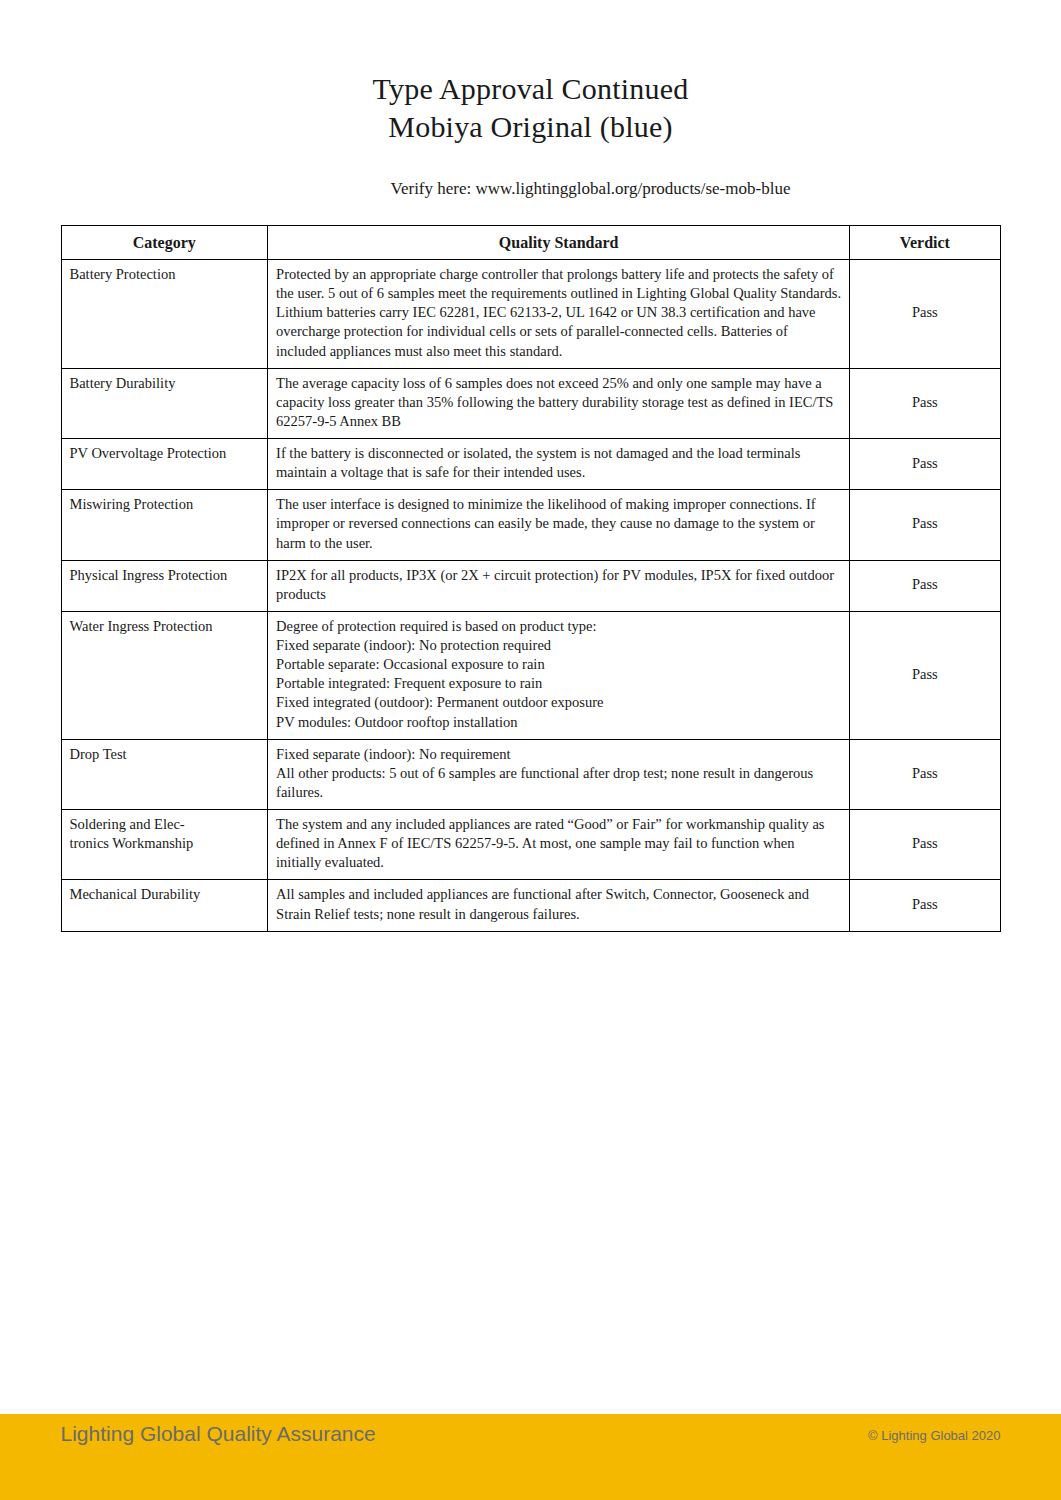Type Approval ContinuedMobiya Original (blue)
Verify here: www.lightingglobal.org/products/se-mob-blue
Type approval quality standards and verdicts
| Category | Quality Standard | Verdict |
| --- | --- | --- |
| Battery Protection | Protected by an appropriate charge controller that prolongs battery life and protects the safety of the user. 5 out of 6 samples meet the requirements outlined in Lighting Global Quality Standards. Lithium batteries carry IEC 62281, IEC 62133-2, UL 1642 or UN 38.3 certification and have overcharge protection for individual cells or sets of parallel-connected cells. Batteries of included appliances must also meet this standard. | Pass |
| Battery Durability | The average capacity loss of 6 samples does not exceed 25% and only one sample may have a capacity loss greater than 35% following the battery durability storage test as defined in IEC/TS 62257-9-5 Annex BB | Pass |
| PV Overvoltage Protection | If the battery is disconnected or isolated, the system is not damaged and the load terminals maintain a voltage that is safe for their intended uses. | Pass |
| Miswiring Protection | The user interface is designed to minimize the likelihood of making improper connections. If improper or reversed connections can easily be made, they cause no damage to the system or harm to the user. | Pass |
| Physical Ingress Protection | IP2X for all products, IP3X (or 2X + circuit protection) for PV modules, IP5X for fixed outdoor products | Pass |
| Water Ingress Protection | Degree of protection required is based on product type: Fixed separate (indoor): No protection required Portable separate: Occasional exposure to rain Portable integrated: Frequent exposure to rain Fixed integrated (outdoor): Permanent outdoor exposure PV modules: Outdoor rooftop installation | Pass |
| Drop Test | Fixed separate (indoor): No requirement All other products: 5 out of 6 samples are functional after drop test; none result in dangerous failures. | Pass |
| Soldering and Elec- tronics Workmanship | The system and any included appliances are rated “Good” or Fair” for workmanship quality as defined in Annex F of IEC/TS 62257-9-5. At most, one sample may fail to function when initially evaluated. | Pass |
| Mechanical Durability | All samples and included appliances are functional after Switch, Connector, Gooseneck and Strain Relief tests; none result in dangerous failures. | Pass |
Lighting Global Quality Assurance
© Lighting Global 2020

## Work to complete
Search the entries above for the string "that". Copy each line in which it appears.

## Output of the exercise
| Battery Protection | Protected by an appropriate charge controller that prolongs battery life and protects the safety of the user. 5 out of 6 samples meet the requirements outlined in Lighting Global Quality Standards. Lithium batteries carry IEC 62281, IEC 62133-2, UL 1642 or UN 38.3 certification and have overcharge protection for individual cells or sets of parallel-connected cells. Batteries of included appliances must also meet this standard. | Pass |
| PV Overvoltage Protection | If the battery is disconnected or isolated, the system is not damaged and the load terminals maintain a voltage that is safe for their intended uses. | Pass |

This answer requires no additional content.